### Texto extraído:
● ● ●
O concreto é o segundo material mais consumido no planeta, depois da água. Somente a produção de cimento — o pó para fabricá-lo — é responsável por 6% das emissões de CO2, sendo que, quando curado, o produto final libera dióxido de carbono. “Nosso método oferece uma alternativa verde aos modernos materiais de construção”, diz Srubar. No estudo, foram usadas cianobactérias do gênero Synechococcus. Sob as condições certas, esses micróbios verdes absorvem CO2 para crescerem e produzirem carbonato de cálcio — o principal ingrediente do calcário e cimento. Portanto, além de não gerar esse gás, o material o capturaria da atmosfera, o que Srubar considera um “bônus adicional”.

Para iniciar o processo de fabricação, os pesquisadores inocularam colônias de cianobactérias em uma solução de areia e hidrogel. Essa mistura foi adicionada a um molde. A gelatina solúvel retém a umidade e os nutrientes para que as bactérias proliferem e mineralizem um processo semelhante à formação de conchas do mar no oceano. Combinando os três, os pesquisadores criaram um material vivo sustentável que, de acordo com os testes, oferece resistência semelhante à argamassa feita de cimento.
● ● ●
### Informações registradas:
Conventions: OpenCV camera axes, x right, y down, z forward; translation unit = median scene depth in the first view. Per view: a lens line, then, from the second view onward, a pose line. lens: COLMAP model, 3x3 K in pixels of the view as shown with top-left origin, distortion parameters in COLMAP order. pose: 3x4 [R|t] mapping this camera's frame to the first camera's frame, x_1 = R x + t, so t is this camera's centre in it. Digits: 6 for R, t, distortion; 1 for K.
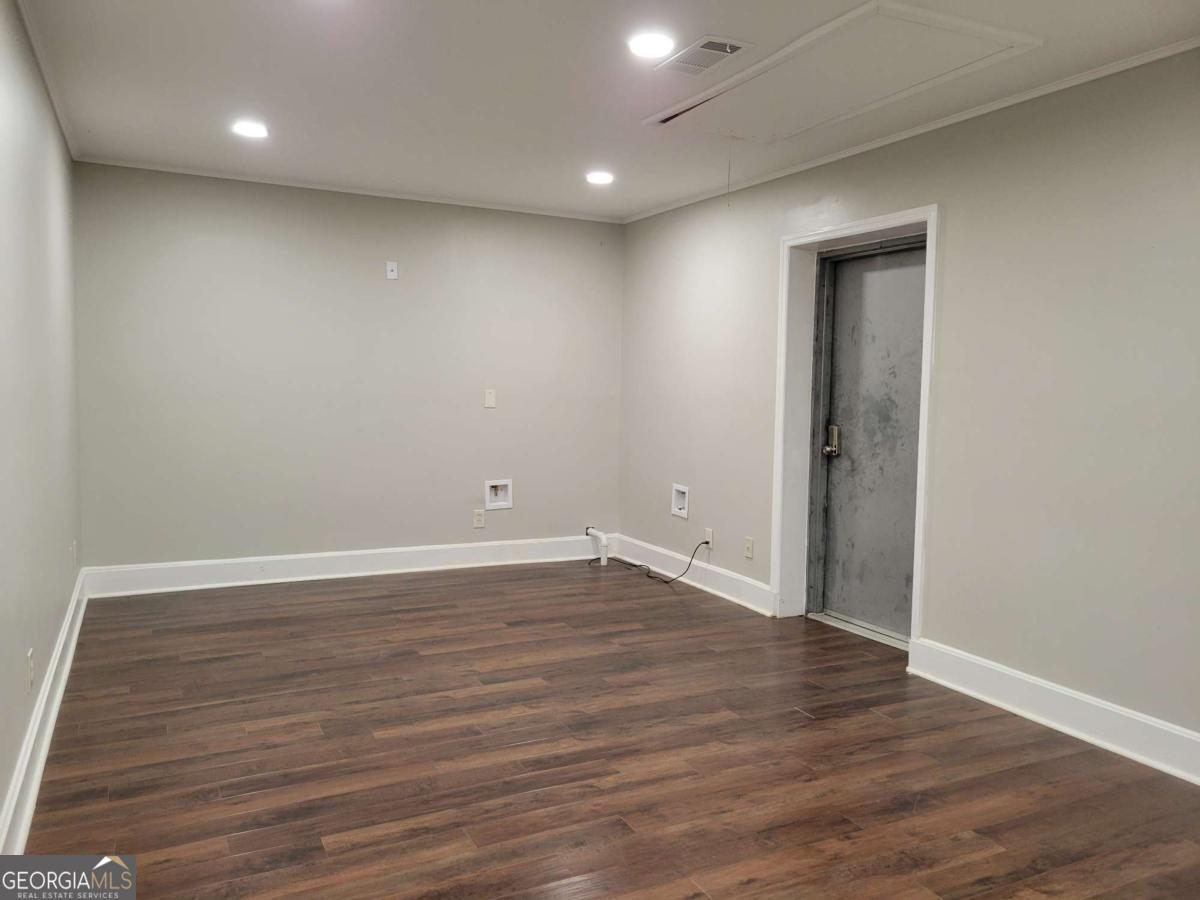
lens RADIAL K [[899.9, 0, 600.0], [0, 899.9, 450.0], [0, 0, 1]] dist [0.064772, -0.001178]
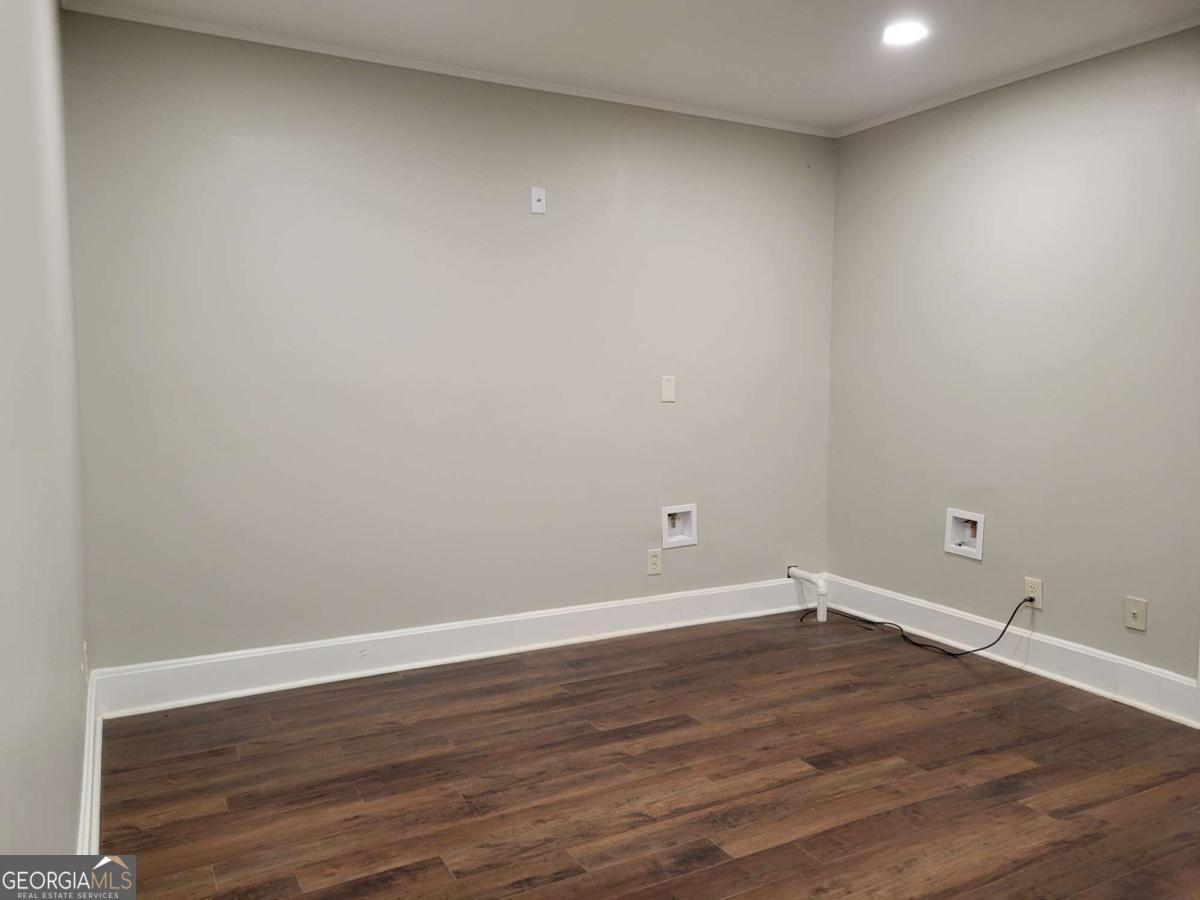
lens RADIAL K [[903.8, 0, 601.6], [0, 903.8, 453.0], [0, 0, 1]] dist [0.050399, 0.000093]
pose [[0.999274, -0.018948, 0.033048, -0.210297], [0.018342, 0.999659, 0.018565, -0.022981], [-0.033388, -0.017945, 0.999281, 0.326021]]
● ● ●
Transcreva, sem alterações, o trecho do texto sobre o concreto produzido com cianobactérias que começa em "Para iniciar o" e vai até "feita de cimento.", incluindo estas últimas palavras.

Para iniciar o processo de fabricação, os pesquisadores inocularam colônias de cianobactérias em uma solução de areia e hidrogel. Essa mistura foi adicionada a um molde. A gelatina solúvel retém a umidade e os nutrientes para que as bactérias proliferem e mineralizem um processo semelhante à formação de conchas do mar no oceano. Combinando os três, os pesquisadores criaram um material vivo sustentável que, de acordo com os testes, oferece resistência semelhante à argamassa feita de cimento.